I wish there was a bolt on option, i guess I'm lazy. Looks like most people are having to use some sort of gear reduction. It would be nice to have a compact unit like what's on the X axis feeds.


----------



## Livnpaintball (Jun 19, 2017)

So I'm thinking of using the parts from either a ATV winch for D.C. Or a mini Hoist for ac power. What do you guys think?


----------



## Livnpaintball (Jul 25, 2017)

Finished my version a couple days ago, used a atv winch, 15v power supply and lovejoy coupler. Little slower than what I want but it's better than busting knuckles.


----------



## wrmiller (Jul 27, 2017)

Nicely done!
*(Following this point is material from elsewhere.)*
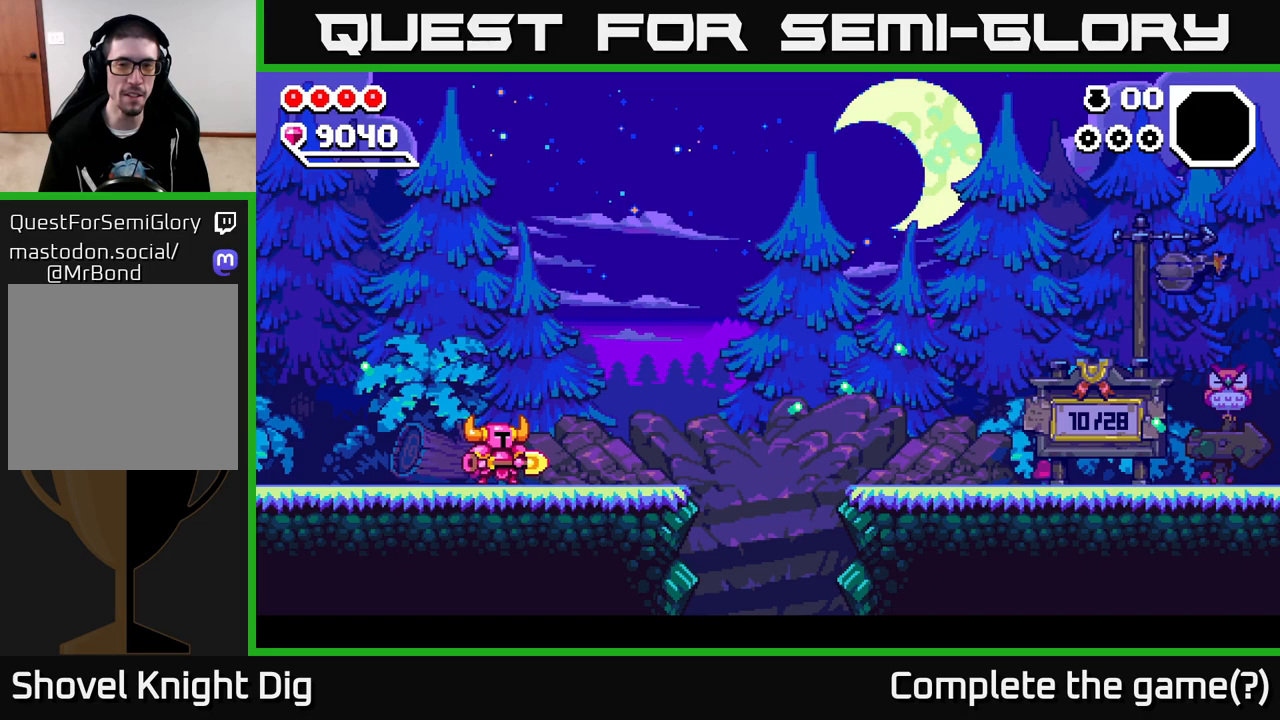
{"buttons": [], "left_stick": "center", "right_stick": "center", "events": [[17, "A", "up"]]}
Looks good too! 

You say it's a little slower than you want. It is a single speed only?


----------



## Livnpaintball (Jul 30, 2017)

Single speed, could throw some move volts to it but don't want to cook it. In reality it could probably handle much more, winches should be robust. Thought about removing the gear reduction but then it might be too fast. Thanks!


----------



## Greebles (Jul 31, 2017)

I really like how compact this is. Having the switch on the "junction box" is a nice way to keep it all in one place.

-Denzil


----------



## Livnpaintball (Jul 31, 2017)

Thank you Denzil, that was my goal to keep it compact. I wanted a smaller Drive unit but this was the most economical. Have about $70 in it.


----------